• Required work: Reproduce the entries word for word, and omit any picture you find in them.

• Source material:
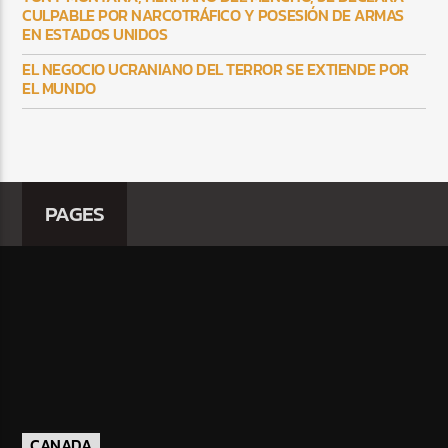
CULPABLE POR NARCOTRÁFICO Y POSESIÓN DE ARMAS
EN ESTADOS UNIDOS
EL NEGOCIO UCRANIANO DEL TERROR SE EXTIENDE POR
EL MUNDO
PAGES
CANADA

• Completed exercise:
CULPABLE POR NARCOTRÁFICO Y POSESIÓN DE ARMAS
EN ESTADOS UNIDOS
EL NEGOCIO UCRANIANO DEL TERROR SE EXTIENDE POR
EL MUNDO
PAGES
CANADA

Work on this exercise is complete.